Posted on 02/12/2002 12:24:57 PM PST by PatrickHenry
Since 1920 creationists have been successful in persuading legislatures in five Southern states to pass laws favorable to their views, but the courts consistently struck them down, saying that they violated the establishment clause of the Constitution. In the 1990s creationists began focusing instead on changing state educational standards. The most famous attempt to do so in recent years--the decision of the Kansas Board of Education to eliminate evolution from the state's science standards--was not a success: the decision was reversed in 2001 when antievolution board members were defeated for reelection.
Still, creationists have been victorious in many other states, a trend catalogued by Lawrence S. Lerner of California State University at Long Beach. His evaluation, summarized and updated in the map below, is valuable in part because it points up the widespread sway of creationists in Northern states, such as Illinois, Ohio and Wisconsin, that have a liberal or moderate tradition. Furthermore, it highlights the fact that certain Southern states--North and South Carolina--have more rigorous educational standards than some Northern states, such as New York and Massachusetts.
There is little information on what is actually taught in individual classrooms and school districts, so it is not clear what effect state standards have on the quality of evolution teaching. The influence of the standards is, however, potentially great because they are likely to affect the content of textbooks and lesson plans. Standards set the tone under which teachers and administrators work and, if written well, make it easier for science-oriented educators to insist that all teachers, including the one third who advocate equal time for creationism, observe proper guidelines.
Creationists have been able to alter state education standards despite being a fairly small minority. According to a 1999 poll by the People for the American Way Foundation, a Washington, D.C.-based organization opposed to the teaching of creationism in science classes, only 16 percent of Americans support the teaching of creationism to the exclusion of evolution. A huge majority--83 percent--favor teaching evolution, but most of them maintain that creationism should be discussed in science classes with evolution. Only 37 percent expressed strong support for evolution--that is, teaching it to the exclusion of all religious doctrine in science classes.

# MATERIAL SHOWN
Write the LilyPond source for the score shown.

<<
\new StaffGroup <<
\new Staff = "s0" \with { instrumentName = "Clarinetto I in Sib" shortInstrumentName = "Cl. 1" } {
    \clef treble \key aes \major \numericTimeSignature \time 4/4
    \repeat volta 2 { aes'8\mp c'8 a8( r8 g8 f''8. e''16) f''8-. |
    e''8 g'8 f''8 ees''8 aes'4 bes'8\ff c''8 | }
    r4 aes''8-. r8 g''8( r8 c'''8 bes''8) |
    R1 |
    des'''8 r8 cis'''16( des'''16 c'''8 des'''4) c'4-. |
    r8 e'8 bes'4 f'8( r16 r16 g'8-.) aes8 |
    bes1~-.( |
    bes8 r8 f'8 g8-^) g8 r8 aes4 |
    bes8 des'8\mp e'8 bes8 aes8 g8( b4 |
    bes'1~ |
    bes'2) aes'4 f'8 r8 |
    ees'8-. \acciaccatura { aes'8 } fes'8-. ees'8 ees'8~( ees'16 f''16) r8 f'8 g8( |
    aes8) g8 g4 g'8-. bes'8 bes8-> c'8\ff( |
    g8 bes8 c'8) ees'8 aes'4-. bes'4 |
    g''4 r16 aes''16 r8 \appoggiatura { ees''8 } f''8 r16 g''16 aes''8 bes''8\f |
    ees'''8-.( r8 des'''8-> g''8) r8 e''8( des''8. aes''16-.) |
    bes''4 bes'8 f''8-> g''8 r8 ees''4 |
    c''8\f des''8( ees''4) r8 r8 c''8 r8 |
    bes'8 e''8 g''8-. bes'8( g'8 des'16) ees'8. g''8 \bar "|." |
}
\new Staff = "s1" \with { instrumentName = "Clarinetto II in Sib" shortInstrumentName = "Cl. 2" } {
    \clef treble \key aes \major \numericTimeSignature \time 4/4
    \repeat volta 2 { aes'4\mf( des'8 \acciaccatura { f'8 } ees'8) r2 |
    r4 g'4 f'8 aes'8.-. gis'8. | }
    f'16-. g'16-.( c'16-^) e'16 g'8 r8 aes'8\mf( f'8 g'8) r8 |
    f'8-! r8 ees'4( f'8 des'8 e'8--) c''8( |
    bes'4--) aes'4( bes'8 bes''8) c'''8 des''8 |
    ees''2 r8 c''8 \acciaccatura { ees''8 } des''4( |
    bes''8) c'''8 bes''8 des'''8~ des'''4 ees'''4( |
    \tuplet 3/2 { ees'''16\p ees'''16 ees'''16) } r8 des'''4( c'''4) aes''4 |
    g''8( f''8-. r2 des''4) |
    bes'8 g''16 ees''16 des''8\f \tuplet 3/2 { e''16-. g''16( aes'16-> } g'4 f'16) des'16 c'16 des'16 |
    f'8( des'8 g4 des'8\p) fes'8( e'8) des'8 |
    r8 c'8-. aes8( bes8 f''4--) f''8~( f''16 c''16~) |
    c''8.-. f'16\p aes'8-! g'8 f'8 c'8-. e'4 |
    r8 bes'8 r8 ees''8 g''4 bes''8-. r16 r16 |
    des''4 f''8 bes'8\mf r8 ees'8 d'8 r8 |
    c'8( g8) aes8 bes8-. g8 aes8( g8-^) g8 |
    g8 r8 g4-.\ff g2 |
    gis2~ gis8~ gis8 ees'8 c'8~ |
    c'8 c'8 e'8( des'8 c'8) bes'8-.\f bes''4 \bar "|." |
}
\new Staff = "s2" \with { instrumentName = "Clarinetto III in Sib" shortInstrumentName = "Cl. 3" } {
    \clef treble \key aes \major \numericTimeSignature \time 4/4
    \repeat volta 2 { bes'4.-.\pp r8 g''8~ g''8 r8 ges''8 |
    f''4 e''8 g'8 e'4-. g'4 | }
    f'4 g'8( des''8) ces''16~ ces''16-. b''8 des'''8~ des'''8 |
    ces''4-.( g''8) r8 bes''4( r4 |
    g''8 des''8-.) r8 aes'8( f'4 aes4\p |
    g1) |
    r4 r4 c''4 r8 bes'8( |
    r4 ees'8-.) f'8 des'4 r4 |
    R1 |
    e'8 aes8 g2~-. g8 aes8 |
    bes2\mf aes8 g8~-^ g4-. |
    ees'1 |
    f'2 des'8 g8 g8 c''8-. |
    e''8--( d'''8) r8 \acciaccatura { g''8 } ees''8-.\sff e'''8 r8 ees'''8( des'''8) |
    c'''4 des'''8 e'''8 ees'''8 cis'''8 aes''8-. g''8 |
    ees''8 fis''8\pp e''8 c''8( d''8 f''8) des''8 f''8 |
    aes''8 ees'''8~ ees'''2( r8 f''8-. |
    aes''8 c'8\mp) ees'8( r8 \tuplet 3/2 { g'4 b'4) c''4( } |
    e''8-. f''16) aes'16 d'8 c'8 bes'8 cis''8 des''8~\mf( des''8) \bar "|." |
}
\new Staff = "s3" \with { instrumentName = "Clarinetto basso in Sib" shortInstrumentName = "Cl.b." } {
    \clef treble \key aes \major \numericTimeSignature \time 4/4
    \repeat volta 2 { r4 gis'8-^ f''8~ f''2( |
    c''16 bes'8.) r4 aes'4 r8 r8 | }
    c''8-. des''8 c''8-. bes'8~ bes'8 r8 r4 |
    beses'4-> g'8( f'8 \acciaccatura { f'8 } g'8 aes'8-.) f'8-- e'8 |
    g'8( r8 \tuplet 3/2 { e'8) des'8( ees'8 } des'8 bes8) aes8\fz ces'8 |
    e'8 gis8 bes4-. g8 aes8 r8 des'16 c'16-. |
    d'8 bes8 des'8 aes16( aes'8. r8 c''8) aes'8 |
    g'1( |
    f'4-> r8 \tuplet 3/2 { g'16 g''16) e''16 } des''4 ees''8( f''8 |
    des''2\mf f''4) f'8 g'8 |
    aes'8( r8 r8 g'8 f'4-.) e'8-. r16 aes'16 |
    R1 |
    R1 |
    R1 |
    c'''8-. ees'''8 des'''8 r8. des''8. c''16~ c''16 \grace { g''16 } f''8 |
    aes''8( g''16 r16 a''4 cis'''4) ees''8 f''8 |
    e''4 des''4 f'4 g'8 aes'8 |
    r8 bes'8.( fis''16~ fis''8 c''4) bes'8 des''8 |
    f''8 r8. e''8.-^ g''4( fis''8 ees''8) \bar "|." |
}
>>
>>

# EXERCISE DETAILS
Answer these questions from the text on creationism and state science standards:
1. In what year was the Kansas Board of Education's decision to eliminate evolution from the state's science standards reversed?
2. What share of teachers advocate equal time for creationism?
3. According to the 1999 poll, what percentage of Americans support teaching creationism to the exclusion of evolution?

# RESULT
1. 2001
2. One third
3. 16 percent